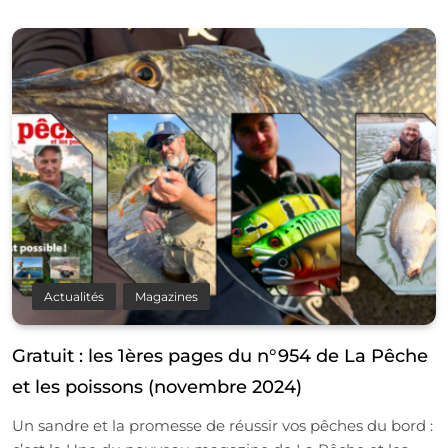
Actualités
Magazines
Gratuit : les 1ères pages du n°954 de La Pêche
et les poissons (novembre 2024)
Un sandre et la promesse de réussir vos pêches du bord :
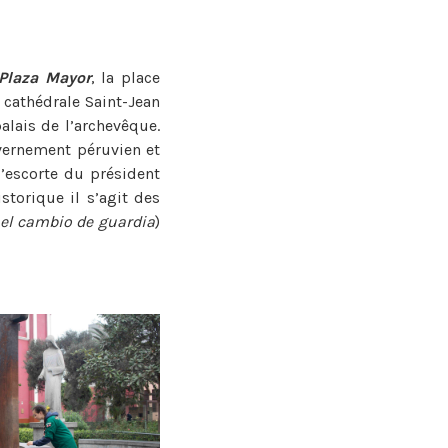
Plaza Mayor
, la place
a cathédrale Saint-Jean
alais de l’archevêque.
vernement péruvien et
’escorte du président
storique il s’agit des
el cambio de guardia
)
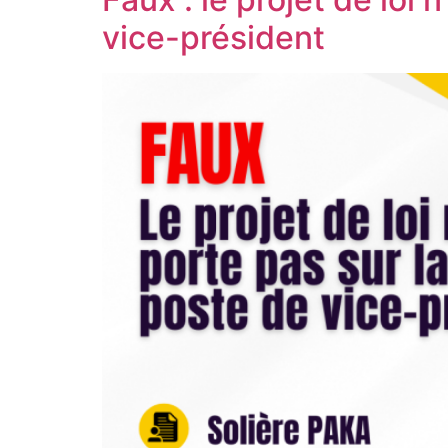
vice-président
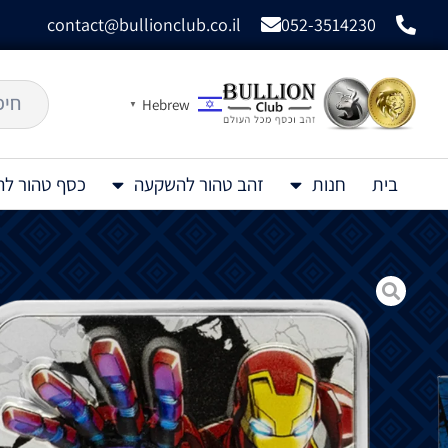
contact@bullionclub.co.il
052-3514230
Hebrew
▼
בית
חנות
זהב טהור להשקעה
כסף טהור ל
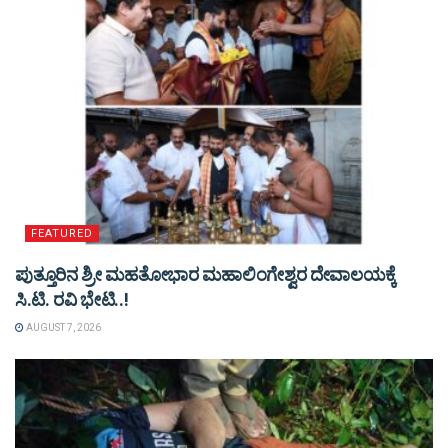
FEATURED
ಪುತ್ತೂರಿನ ಶ್ರೀ ಮಹತೋಭಾರ ಮಹಾಲಿಂಗೇಶ್ವರ ದೇವಾಲಯಕ್ಕೆ
ಸಿ.ಟಿ. ರವಿ ಭೇಟಿ..!
AUGUST 7, 2026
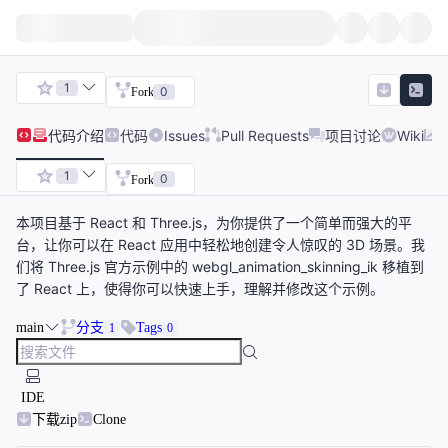
1
0
Fork
代码
介绍
代码
Issues
Pull Requests
项目讨论
Wiki
1
0
Fork
本项目基于 React 和 Three.js，为你提供了一个简单而强大的平
台，让你可以在 React 应用中轻松地创建令人惊叹的 3D 场景。我
们将 Three.js 官方示例中的 webgl_animation_skinning_ik 移植到
了 React 上，使得你可以快速上手，理解并修改这个示例。
main
分支
Tags
1
0
IDE
下载zip
Clone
# # #
• DIRECTIONS
Show all lines from the records above where the word "React" occurs.

• EXERCISE SOLUTION
本项目基于 React 和 Three.js，为你提供了一个简单而强大的平
台，让你可以在 React 应用中轻松地创建令人惊叹的 3D 场景。我
了 React 上，使得你可以快速上手，理解并修改这个示例。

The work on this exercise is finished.